After waiting excitedly for the arrival of their first child, Anna and Nick Glandon watched their newborn son, Cameron, struggle to take his first few breaths. Born four weeks early, Cameron was immediately transferred to CHKD’s neonatal intensive care unit.

Cameron had persistent pulmonary hypertension, a lifethreatening condition that occurs when the blood vessels in a newborn’s lungs don’t open enough, restricting the amount of oxygen to the brain and organs. The cause of persistent pulmonary hypertension is unknown, but it usually occurs in babies born full term, or at no less than 34 weeks.

For four weeks, the Glandons didn’t even get to hear their baby cry, as his breathing was assisted by a ventilator. Fortunately, CHKD’s newly renovated NICU, which now has 50 private patient rooms and another 10 with two beds each, gave the Virginia Beach couple the privacy they needed to bond with Cameron as his lungs recovered.

“I truly feel like CHKD saved his life,” says Cameron’s mom, Anna.

CHKD has been taking care of the region’s sickest newborns since 1972 when it opened its first NICU. At that time, the tiny babies shared a 20-bed unit in a single large room with older children who also needed intensive care. Over the years, the NICU gained its own space, more beds, and more sophisticated technology in “pods” of six to nine babies, making it the region’s largest and most sophisticated intensive care unit for newborns. In September of 2020, CHKD completed its most recent NICU transformation, bringing patients the latest in features and advancements for neonatal care.

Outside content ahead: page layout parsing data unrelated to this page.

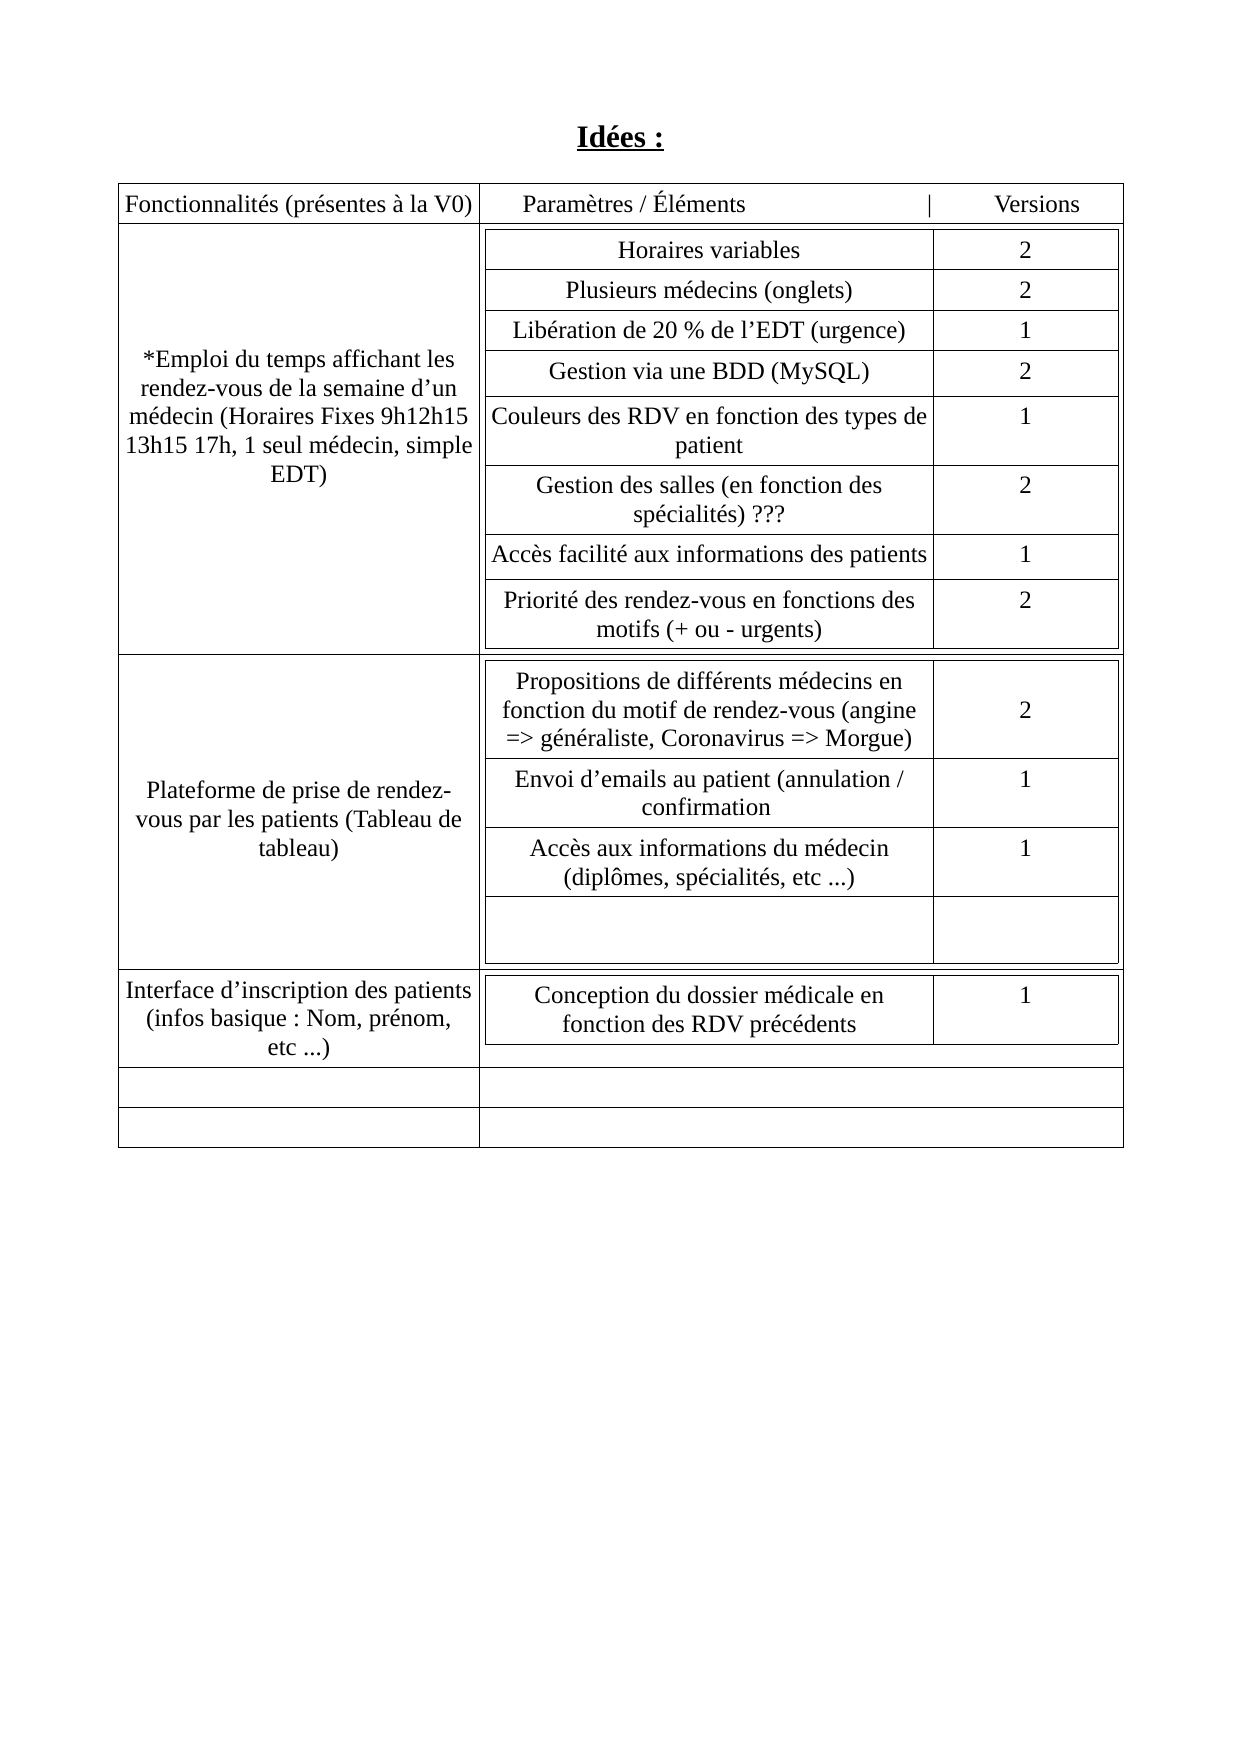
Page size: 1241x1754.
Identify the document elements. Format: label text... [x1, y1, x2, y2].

table_cell Couleurs des RDV en fonction des types de patient [486, 397, 933, 464]
table_cell Accès aux informations du médecin (diplômes, spécialités, etc ...) [486, 828, 933, 896]
table_cell Gestion via une BDD (MySQL) [486, 351, 933, 396]
table_header Propositions de différents médecins en fonction du motif de rendez-vous (angine => généraliste, Coronavirus => Morgue) [486, 661, 933, 758]
table_cell [480, 655, 1123, 969]
table_cell 2 [934, 351, 1118, 396]
table_cell [119, 1068, 479, 1107]
table_header 1 [934, 976, 1118, 1044]
table_header Horaires variables [486, 230, 933, 269]
table_cell Accès facilité aux informations des patients [486, 535, 933, 579]
table_cell 1 [934, 535, 1118, 579]
table_cell Gestion des salles (en fonction des spécialités) ??? [486, 466, 933, 534]
table_header Fonctionnalités (présentes à la V0) [119, 184, 479, 223]
table_header Conception du dossier médicale en fonction des RDV précédents [486, 976, 933, 1044]
table_cell [486, 897, 933, 963]
table_cell [480, 970, 1123, 1067]
table_cell [119, 1108, 479, 1147]
table_header 2 [934, 230, 1118, 269]
table_cell 1 [934, 397, 1118, 464]
table_cell Envoi d’emails au patient (annulation / confirmation [486, 759, 933, 827]
table_cell Plateforme de prise de rendez-vous par les patients (Tableau de tableau) [119, 655, 479, 969]
table_cell Libération de 20 % de l’EDT (urgence) [486, 311, 933, 350]
table_cell 1 [934, 759, 1118, 827]
table_cell 2 [934, 270, 1118, 309]
table_cell [934, 897, 1118, 963]
table_header 2 [934, 661, 1118, 758]
text Idées : [118, 118, 1122, 154]
table_cell [480, 224, 1123, 654]
table_cell 2 [934, 580, 1118, 648]
table_cell *Emploi du temps affichant les rendez-vous de la semaine d’un médecin (Horaires Fixes 9h12h15 13h15 17h, 1 seul médecin, simple EDT) [119, 224, 479, 654]
table_cell [480, 1108, 1123, 1147]
table_cell 1 [934, 311, 1118, 350]
table_cell Plusieurs médecins (onglets) [486, 270, 933, 309]
table_header Paramètres / Éléments | Versions [480, 184, 1123, 223]
table_cell Interface d’inscription des patients (infos basique : Nom, prénom, etc ...) [119, 970, 479, 1067]
table_cell [480, 1068, 1123, 1107]
table_cell 2 [934, 466, 1118, 534]
table_cell Priorité des rendez-vous en fonctions des motifs (+ ou - urgents) [486, 580, 933, 648]
table_cell 1 [934, 828, 1118, 896]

High on the list of innovations is privacy for patient families like the Glandons. All 70 beds in CHKD’s new NICU have ample space for a parent to spend the night, rest, and get to know their baby. The latest technology in monitors allows NICU staff to easily track how babies are doing and to provide the latest in treatments. “These tiny babies really need more space than you would think,” says neonatologist Dr. Jamil Khan, medical director of the unit.

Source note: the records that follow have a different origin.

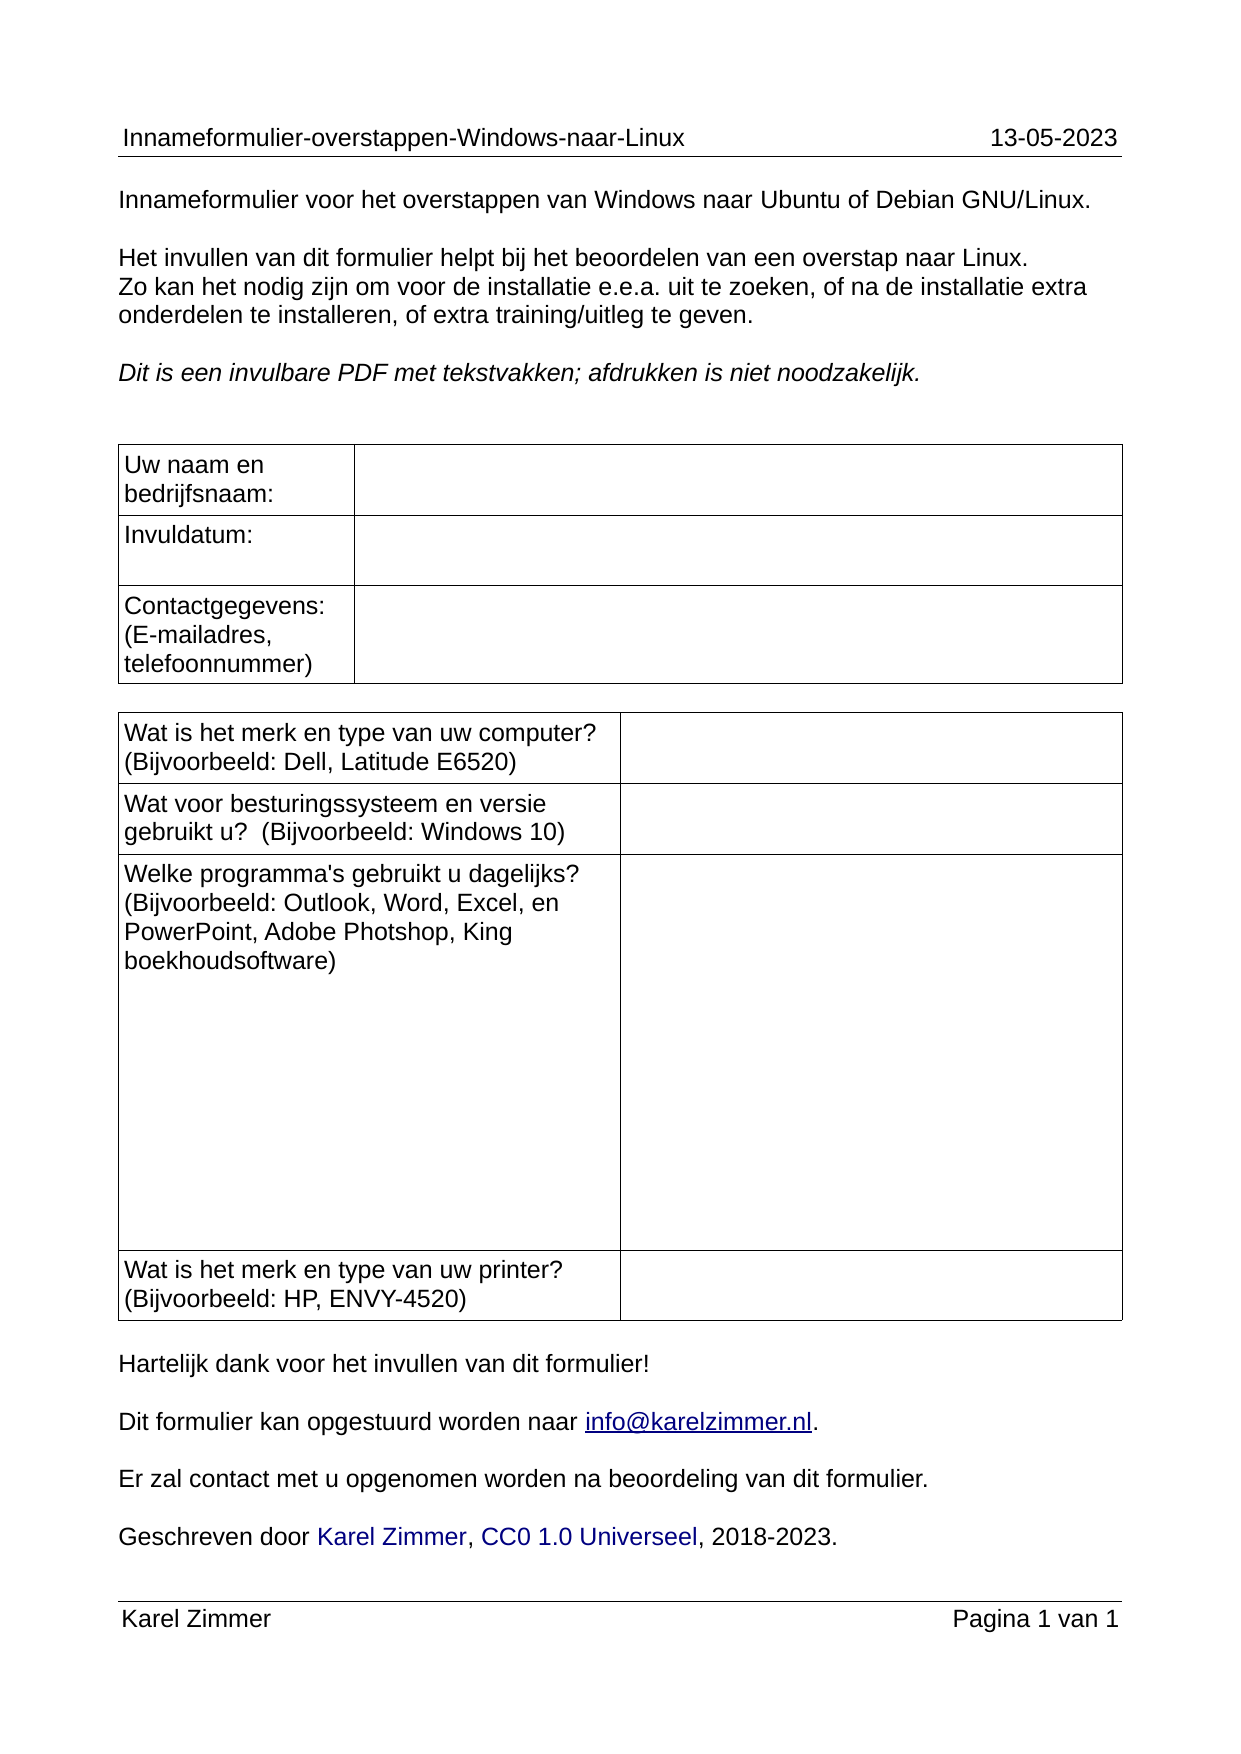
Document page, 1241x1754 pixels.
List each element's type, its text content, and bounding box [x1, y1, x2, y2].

table_cell [621, 784, 1122, 853]
table_cell Contactgegevens: (E-mailadres, telefoonnummer) [119, 586, 354, 683]
text Er zal contact met u opgenomen worden na beoordeling van dit formulier. [118, 1464, 1122, 1493]
table_cell [355, 516, 1122, 585]
text Hartelijk dank voor het invullen van dit formulier! [118, 1349, 1122, 1378]
text Geschreven door Karel Zimmer, CC0 1.0 Universeel, 2018-2023. [118, 1522, 1122, 1550]
table_cell Wat voor besturingssysteem en versie gebruikt u? (Bijvoorbeeld: Windows 10) [119, 784, 620, 853]
table_cell [355, 586, 1122, 683]
text Zo kan het nodig zijn om voor de installatie e.e.a. uit te zoeken, of na de installatie extra onderdelen te installeren, of extra training/uitleg te geven. [118, 271, 1122, 329]
table_header Uw naam en bedrijfsnaam: [119, 445, 354, 515]
text Dit is een invulbare PDF met tekstvakken; afdrukken is niet noodzakelijk. [118, 358, 1122, 386]
table_cell Wat is het merk en type van uw printer? (Bijvoorbeeld: HP, ENVY-4520) [119, 1251, 620, 1320]
table_cell [621, 855, 1122, 1249]
table_cell [621, 1251, 1122, 1320]
table_cell Invuldatum: [119, 516, 354, 585]
table_header [355, 445, 1122, 515]
table_header [621, 713, 1122, 783]
text Het invullen van dit formulier helpt bij het beoordelen van een overstap naar Linux. [118, 243, 1122, 271]
text Dit formulier kan opgestuurd worden naar info@karelzimmer.nl. [118, 1407, 1122, 1435]
table_header Wat is het merk en type van uw computer? (Bijvoorbeeld: Dell, Latitude E6520) [119, 713, 620, 783]
text Innameformulier voor het overstappen van Windows naar Ubuntu of Debian GNU/Linux. [118, 185, 1122, 214]
table_cell Welke programma's gebruikt u dagelijks? (Bijvoorbeeld: Outlook, Word, Excel, en PowerPoint, Adobe Photshop, King boekhoudsoftware) [119, 855, 620, 1249]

The trend in NICUs across the country is moving toward a more individualized environment so levels of light and noise can be adjusted to meet each baby’s needs, and parents can spend quality time with their infants. A tiny, premature baby, for instance, may need a quiet, dim environment, while older babies benefit from more stimulation, such as more light, and more talk and touch from caregivers.

The unit admits about 500 babies a year, with an average length of stay of 41 days. The tiniest babies, those weighing less than 1,000 grams, stay an average of 87 days.

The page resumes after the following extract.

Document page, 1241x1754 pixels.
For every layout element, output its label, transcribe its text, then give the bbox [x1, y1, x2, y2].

The renovated unit has a whimsical oak tree in the lobby, with an owl peeking out from a knothole. A family lounge area has a kitchen, room for classes on baby care, and a store where parents can buy books and clothing with “NICU bucks” they earn by attending parenting classes.

Dr. Khan, who has treated babies at CHKD’s NICU since 1988, said the unit is a tribute not just to the advances in care of the region’s smallest babies, but also to the commitment of the community.

“We certainly wouldn’t be able to have this beautiful state-of-the-art NICU without a lot of commitment from the hospital and the people in the community who have supported the hospital over the years,” says Khan. “Someone has to watch out for the children, and in Hampton Roads, it’s CHKD.”